### Your goal:
Without including any pictures, write out the listing below exactly.

### Data:

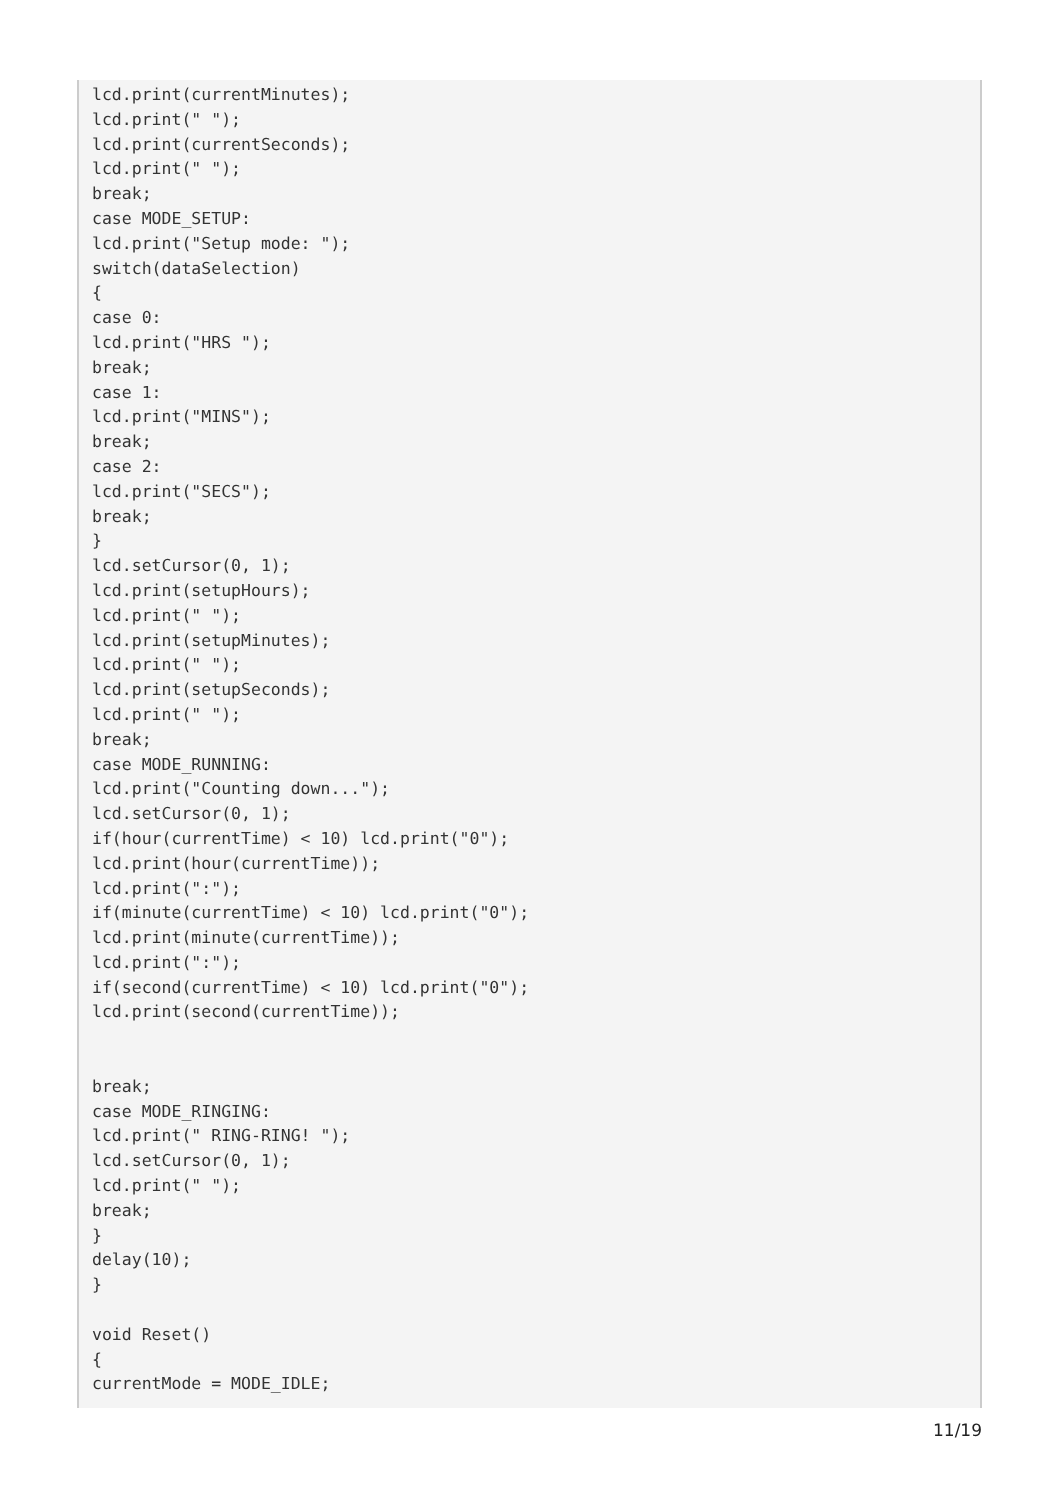lcd.print(currentMinutes);
lcd.print(" ");
lcd.print(currentSeconds);
lcd.print(" ");
break;
case MODE_SETUP:
lcd.print("Setup mode: ");
switch(dataSelection)
{
case 0:
lcd.print("HRS ");
break;
case 1:
lcd.print("MINS");
break;
case 2:
lcd.print("SECS");
break;
}
lcd.setCursor(0, 1);
lcd.print(setupHours);
lcd.print(" ");
lcd.print(setupMinutes);
lcd.print(" ");
lcd.print(setupSeconds);
lcd.print(" ");
break;
case MODE_RUNNING:
lcd.print("Counting down...");
lcd.setCursor(0, 1);
if(hour(currentTime) < 10) lcd.print("0");
lcd.print(hour(currentTime));
lcd.print(":");
if(minute(currentTime) < 10) lcd.print("0");
lcd.print(minute(currentTime));
lcd.print(":");
if(second(currentTime) < 10) lcd.print("0");
lcd.print(second(currentTime));


break;
case MODE_RINGING:
lcd.print(" RING-RING! ");
lcd.setCursor(0, 1);
lcd.print(" ");
break;
}
delay(10);
}

void Reset()
{
currentMode = MODE_IDLE;
11/19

### Solved problem:
lcd.print(currentMinutes);
lcd.print(" ");
lcd.print(currentSeconds);
lcd.print(" ");
break;
case MODE_SETUP:
lcd.print("Setup mode: ");
switch(dataSelection)
{
case 0:
lcd.print("HRS ");
break;
case 1:
lcd.print("MINS");
break;
case 2:
lcd.print("SECS");
break;
}
lcd.setCursor(0, 1);
lcd.print(setupHours);
lcd.print(" ");
lcd.print(setupMinutes);
lcd.print(" ");
lcd.print(setupSeconds);
lcd.print(" ");
break;
case MODE_RUNNING:
lcd.print("Counting down...");
lcd.setCursor(0, 1);
if(hour(currentTime) < 10) lcd.print("0");
lcd.print(hour(currentTime));
lcd.print(":");
if(minute(currentTime) < 10) lcd.print("0");
lcd.print(minute(currentTime));
lcd.print(":");
if(second(currentTime) < 10) lcd.print("0");
lcd.print(second(currentTime));


break;
case MODE_RINGING:
lcd.print(" RING-RING! ");
lcd.setCursor(0, 1);
lcd.print(" ");
break;
}
delay(10);
}

void Reset()
{
currentMode = MODE_IDLE;
11/19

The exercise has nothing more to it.